Despite the high demands of Division I athletics, Butler has been very successful with placing students on the Horizon League Honor Roll.
This past fall, Butler had eight students on Academic All-League teams. Last year, 34 athletes received this honor between all of Butler’s athletic teams.
Butler also had an Academic All-American last year in basketball player Matt Howard, bringing the school’s all-time total to 45.
This is high in comparison to universities like Connecticut, which boasts a student population of more than 22,000 and has only 48 Academic All-Americans in school history.
In some cases, athletes come to Butler for academics first.
For junior golfer and pharmacy major Matt Vitale, his education was the priority in his college choice, and he later decided to walk on to the golf team.
“I came to Butler very educationally focused,” Vitale said, “and that is definitely the feel I got from the athletics department as well.”
The athletics department places an emphasis on academic success.
Student-athletes are required as first and second-year students to attend study tables and have both their academic and athletic advisers monitoring their academic progress.
The mission statement of the Butler University athletics department maintains that its goal is to support the university’s purpose by providing exceptional educational and athletic experiences for all student-athletes.
Student-athletes must meet the requirements of any student at Butler. They are each required to take at least 12 credit hours, but they average 15 hours per semester.
The average GPA of all 359 Butler athletes is 3.24. The minimum GPA required to remain eligible to play is 2.0.
“In general, we want to make sure we continue to maintain the same level of success or higher than our student body does,” Beth Goetz, associate athletic director for administration, said. “For a school[‘s athletes] to have a 3.2 GPA is really impressive.”
Last year, there were 127 student athletes enrolled in majors within the College of Liberal Arts and Sciences, 121 in the College of Business, 50 in the College of Education, 33 in the College of Communication, two in the Jordan College of Fine Arts, 17 declared as pre-pharmacy and nine in graduate studies.
There is a 76 percent graduation rate over a six-year average for student-athletes, the same percentage as Butler students overall.
Junior volleyball player and chemistry major Rachel Barber said that she will be taking 18 credit hours next fall and that many of her teammates will be taking summer courses.
“You definitely load up [credit hours] in the spring and summer,” Barber said. “Our coach highly advises us to take summer classes.”
This helps ease the stress of performing both in the classroom and on the court.
Barber said she thinks of volleyball as a job and that she spends 30 to 40 hours in the gym during the season in addition to travel.

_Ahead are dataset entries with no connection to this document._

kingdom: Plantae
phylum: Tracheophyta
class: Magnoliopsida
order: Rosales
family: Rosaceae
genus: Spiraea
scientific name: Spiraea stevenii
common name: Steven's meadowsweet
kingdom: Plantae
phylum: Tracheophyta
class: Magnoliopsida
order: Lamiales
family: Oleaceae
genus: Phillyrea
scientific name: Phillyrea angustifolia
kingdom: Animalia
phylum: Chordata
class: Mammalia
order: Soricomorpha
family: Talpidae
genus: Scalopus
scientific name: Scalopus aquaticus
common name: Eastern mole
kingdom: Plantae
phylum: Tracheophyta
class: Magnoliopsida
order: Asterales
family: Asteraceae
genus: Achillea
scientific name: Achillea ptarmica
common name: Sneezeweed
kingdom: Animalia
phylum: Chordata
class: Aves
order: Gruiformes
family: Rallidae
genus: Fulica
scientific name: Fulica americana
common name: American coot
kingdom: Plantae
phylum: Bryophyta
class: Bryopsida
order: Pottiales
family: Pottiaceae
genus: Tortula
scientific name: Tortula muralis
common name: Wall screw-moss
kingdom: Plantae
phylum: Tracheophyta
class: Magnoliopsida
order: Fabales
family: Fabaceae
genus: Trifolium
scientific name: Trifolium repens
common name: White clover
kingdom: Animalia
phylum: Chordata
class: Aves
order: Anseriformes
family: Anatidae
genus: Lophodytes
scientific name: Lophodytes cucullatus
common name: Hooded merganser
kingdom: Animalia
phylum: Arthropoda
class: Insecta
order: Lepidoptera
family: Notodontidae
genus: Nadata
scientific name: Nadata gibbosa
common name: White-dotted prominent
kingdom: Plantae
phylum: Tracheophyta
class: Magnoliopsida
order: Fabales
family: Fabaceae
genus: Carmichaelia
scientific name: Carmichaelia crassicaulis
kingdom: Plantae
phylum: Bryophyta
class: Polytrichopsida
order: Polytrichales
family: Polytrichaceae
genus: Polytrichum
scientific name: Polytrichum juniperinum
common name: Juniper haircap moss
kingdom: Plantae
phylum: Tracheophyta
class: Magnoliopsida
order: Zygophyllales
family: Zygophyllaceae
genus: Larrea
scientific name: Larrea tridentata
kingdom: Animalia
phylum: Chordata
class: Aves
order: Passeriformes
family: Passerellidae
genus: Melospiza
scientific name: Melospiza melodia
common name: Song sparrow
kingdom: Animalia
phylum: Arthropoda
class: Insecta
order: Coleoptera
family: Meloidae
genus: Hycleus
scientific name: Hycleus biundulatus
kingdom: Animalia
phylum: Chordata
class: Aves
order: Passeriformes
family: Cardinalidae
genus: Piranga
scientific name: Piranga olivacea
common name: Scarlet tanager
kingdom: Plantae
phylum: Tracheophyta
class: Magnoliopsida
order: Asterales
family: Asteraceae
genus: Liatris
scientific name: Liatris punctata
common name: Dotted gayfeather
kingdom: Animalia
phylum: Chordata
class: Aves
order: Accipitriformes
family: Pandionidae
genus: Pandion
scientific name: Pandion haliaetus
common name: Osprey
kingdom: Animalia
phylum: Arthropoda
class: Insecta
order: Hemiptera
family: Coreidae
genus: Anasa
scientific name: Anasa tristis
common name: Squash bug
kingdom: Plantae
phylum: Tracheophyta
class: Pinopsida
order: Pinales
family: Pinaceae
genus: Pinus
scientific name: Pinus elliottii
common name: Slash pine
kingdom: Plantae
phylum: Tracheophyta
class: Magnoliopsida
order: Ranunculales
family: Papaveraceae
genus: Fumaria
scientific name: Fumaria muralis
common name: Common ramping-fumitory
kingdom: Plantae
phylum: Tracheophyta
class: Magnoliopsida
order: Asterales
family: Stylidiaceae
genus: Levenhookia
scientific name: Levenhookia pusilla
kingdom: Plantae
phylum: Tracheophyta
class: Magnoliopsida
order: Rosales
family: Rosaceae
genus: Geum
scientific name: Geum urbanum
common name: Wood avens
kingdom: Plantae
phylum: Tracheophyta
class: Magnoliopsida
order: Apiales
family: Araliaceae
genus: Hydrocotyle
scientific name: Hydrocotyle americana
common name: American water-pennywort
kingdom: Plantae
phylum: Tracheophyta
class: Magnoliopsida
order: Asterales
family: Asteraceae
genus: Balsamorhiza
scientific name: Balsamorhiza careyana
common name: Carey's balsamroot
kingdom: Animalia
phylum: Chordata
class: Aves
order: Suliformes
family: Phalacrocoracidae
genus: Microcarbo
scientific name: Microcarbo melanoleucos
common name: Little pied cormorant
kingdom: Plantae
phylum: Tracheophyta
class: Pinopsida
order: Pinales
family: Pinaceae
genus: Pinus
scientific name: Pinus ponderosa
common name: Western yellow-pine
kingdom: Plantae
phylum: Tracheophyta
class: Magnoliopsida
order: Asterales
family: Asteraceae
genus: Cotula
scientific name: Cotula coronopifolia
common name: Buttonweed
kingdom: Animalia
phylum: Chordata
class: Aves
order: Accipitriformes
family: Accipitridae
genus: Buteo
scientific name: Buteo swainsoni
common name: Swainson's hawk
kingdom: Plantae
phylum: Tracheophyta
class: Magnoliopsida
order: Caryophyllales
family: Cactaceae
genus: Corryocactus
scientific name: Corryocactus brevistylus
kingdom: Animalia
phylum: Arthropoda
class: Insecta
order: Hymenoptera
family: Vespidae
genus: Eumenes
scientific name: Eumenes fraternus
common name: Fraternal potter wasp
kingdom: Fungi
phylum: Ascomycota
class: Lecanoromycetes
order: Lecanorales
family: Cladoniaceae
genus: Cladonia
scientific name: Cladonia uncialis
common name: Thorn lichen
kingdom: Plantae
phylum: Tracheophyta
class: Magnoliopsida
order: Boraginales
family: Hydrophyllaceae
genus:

“You have to be so mentally tough to do this,” Barber said. “You just have so many people that want you to succeed.”
Athletes are never allowed to miss class for a practice, which results in many teams being forced to practice without all of their members most of the time.
“[Student-athletes are] here to be students first, so when they’re in class we adjust and either practice without them or try and move practice around,” Goetz said. “I don’t think we have one team that practices with everyone every day of the week.”
One of the biggest testaments to the success in the classroom for Butler’s student-athletes is their own satisfaction with their education.
Even in 2007, when senior exit reviews revealed that only 50 percent of student-athletes would come back to Butler to participate in athletics, many said they still enjoyed their academic experience.
“There was almost unanimous favorable opinion of their educational experience while they were here,” Athletic Director Barry Collier said. “If there is anything to be happy about, that’s it.”
In the past decade, Butler teams have captured 26 conference championships and have made appearances in NCAA national championship tournaments in men’s and women’s basketball, men’s soccer, volleyball, men’s cross country, lacrosse and baseball.
Butler has won the James J. McCafferty trophy a league-record eight times, most recently in the 2009-10 and 2010-11 seasons. It is awarded annually by the Horizon League for excellence in all sports.
In addition to the athletic success of Butler’s teams, there has also been individual academic success by the school’s student-athletes.
According to Goetz, the athletics department takes pride in its student-athletes for both their work as athletes and as students.
“Butler is really a special place in that the institution attracts people that are dedicated to their academic endeavors,” Goetz said. “To be successful at [athletics and academics] is just something that we just get to be so proud of.”